Mint in our A-Z - Cooking Index
Mint is the dried leaf of a perennial herb.
Spearmint and peppermint are the most common mint varieties used in cooking. They offer a sweetly clean, refreshing taste to foods. Peppermint is more often used for candies and teas while spearmint complements savory dishes like lamb, peas and other vegetables as well as fruits and chocolate. Mint is common to Middle Eastern cooking. Try snipping the leaves into fruit salads and rice pilaf or adding to a marinade for chicken. The classic mint julep is a refreshing bourbon cocktail but you might consider adding mint to punches, iced tea and milk shakes too. The fresh leaves make an attractive garnish to just about any dish.
Mint is strong and sweet with a tangy flavor and a cool after taste.
Most mints are native to Europe and Asia, although there are some which are indigenous to the America’s and Australia. Many think that the colonists introduced mint to the USA however there is evidence that Native American Indians were using a form of mint well before their arrival.
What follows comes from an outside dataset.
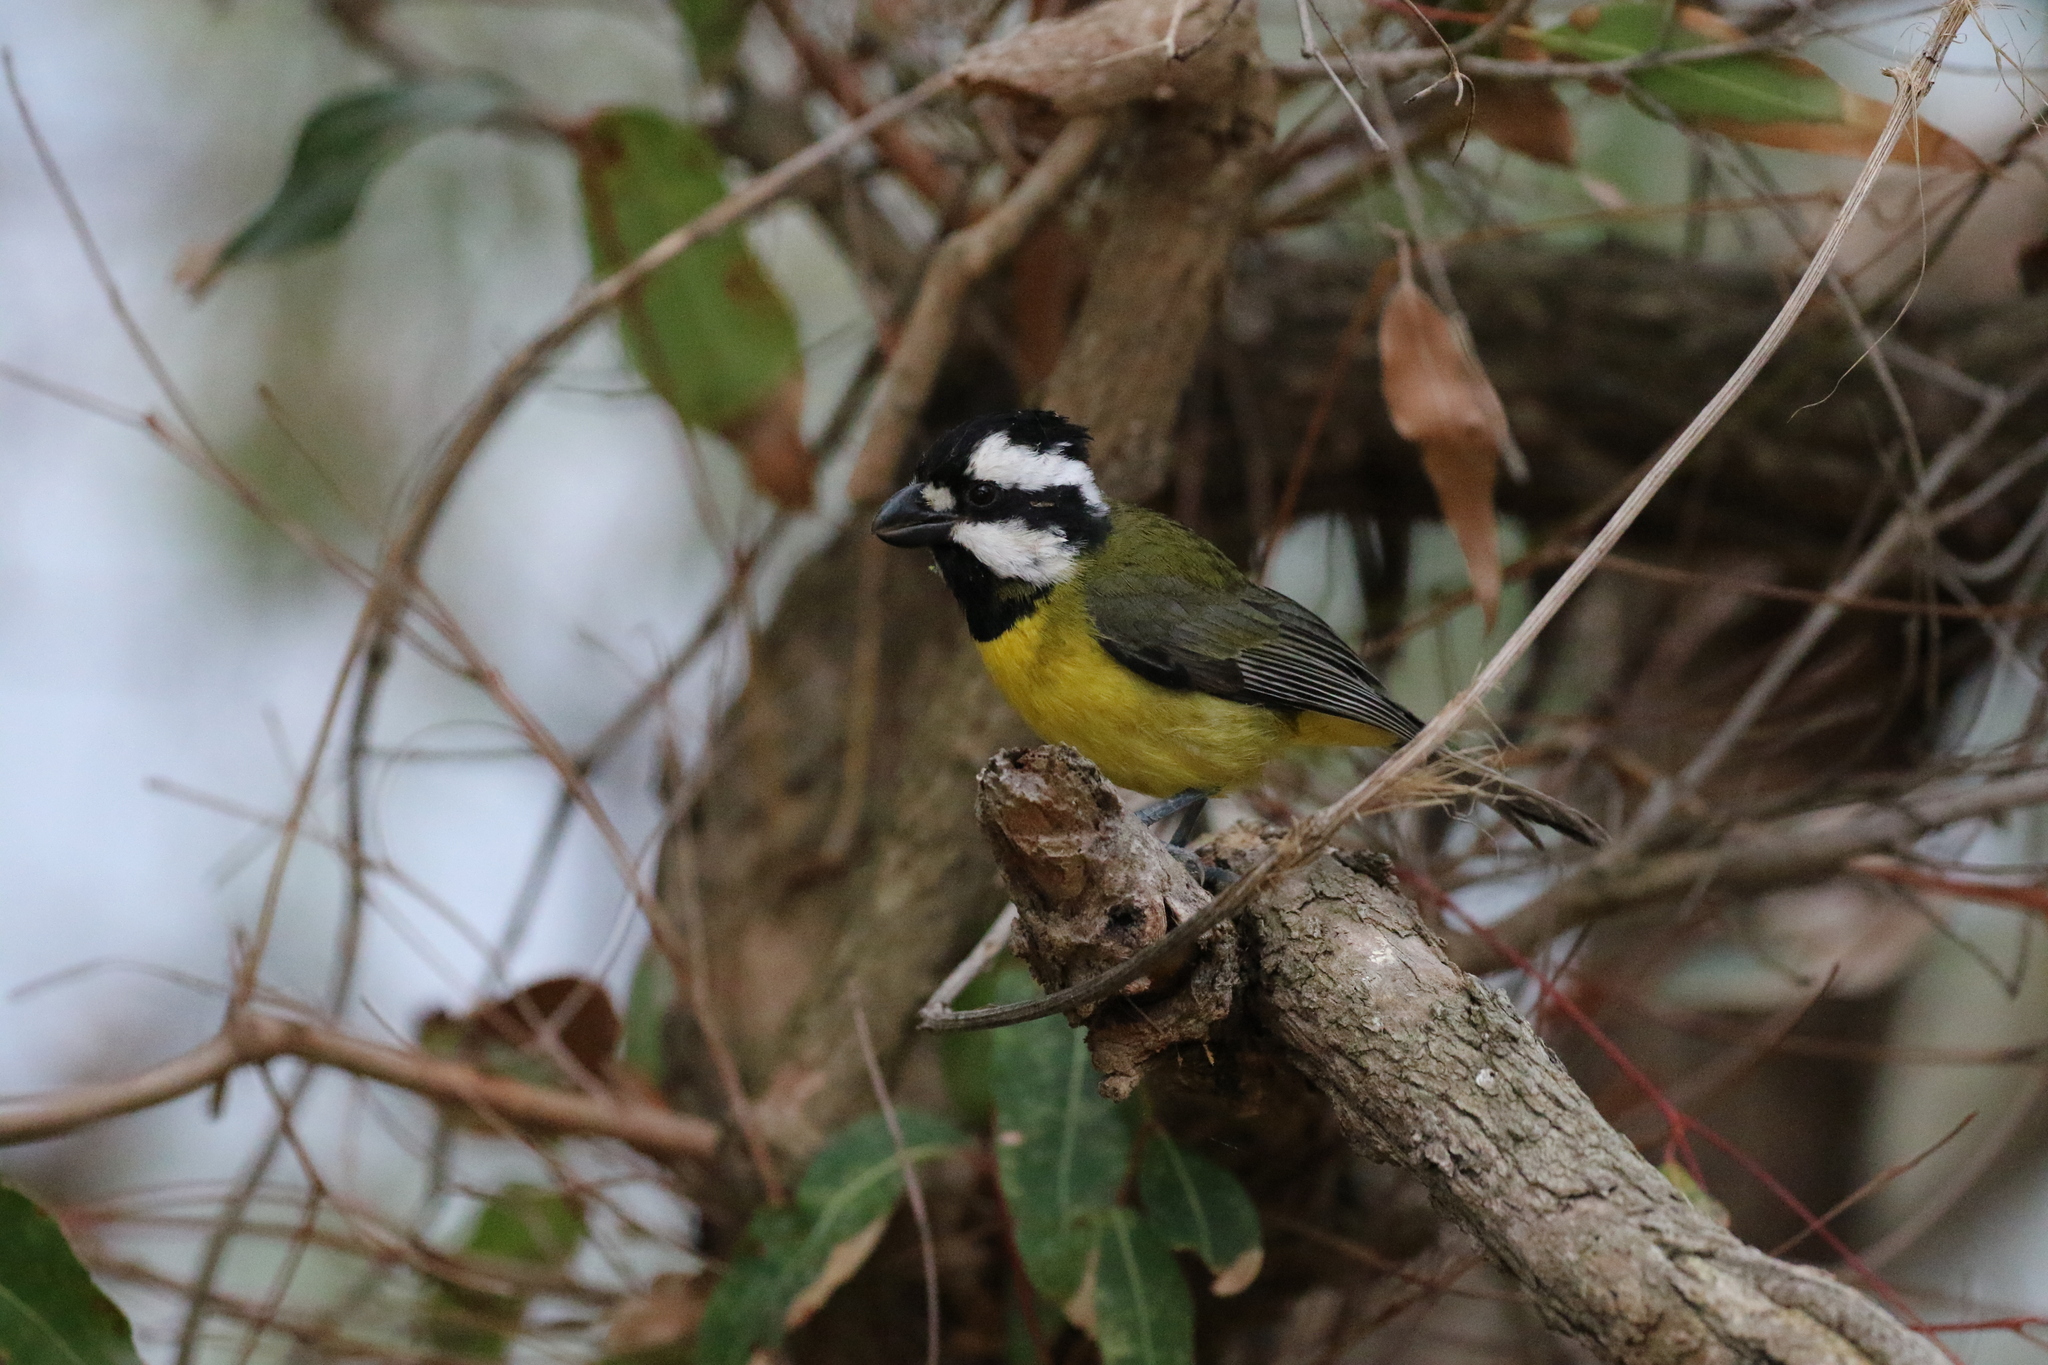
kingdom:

Mint was used by the ancient Assyrians in rituals to their fire god. The ancient Hebrews scattered mint leaves on the synagogue floor so that each footstep would produce a fragrant whiff. Spearmint was used by the ancient Greeks and Romans as a flavoring herb, culinary condiment, and in perfumes and bath scents. Mint was named by the Greeks after the mythical character, Menthe. During the Middle Ages, besides culinary use, powdered mint leaves were used to whiten the teeth.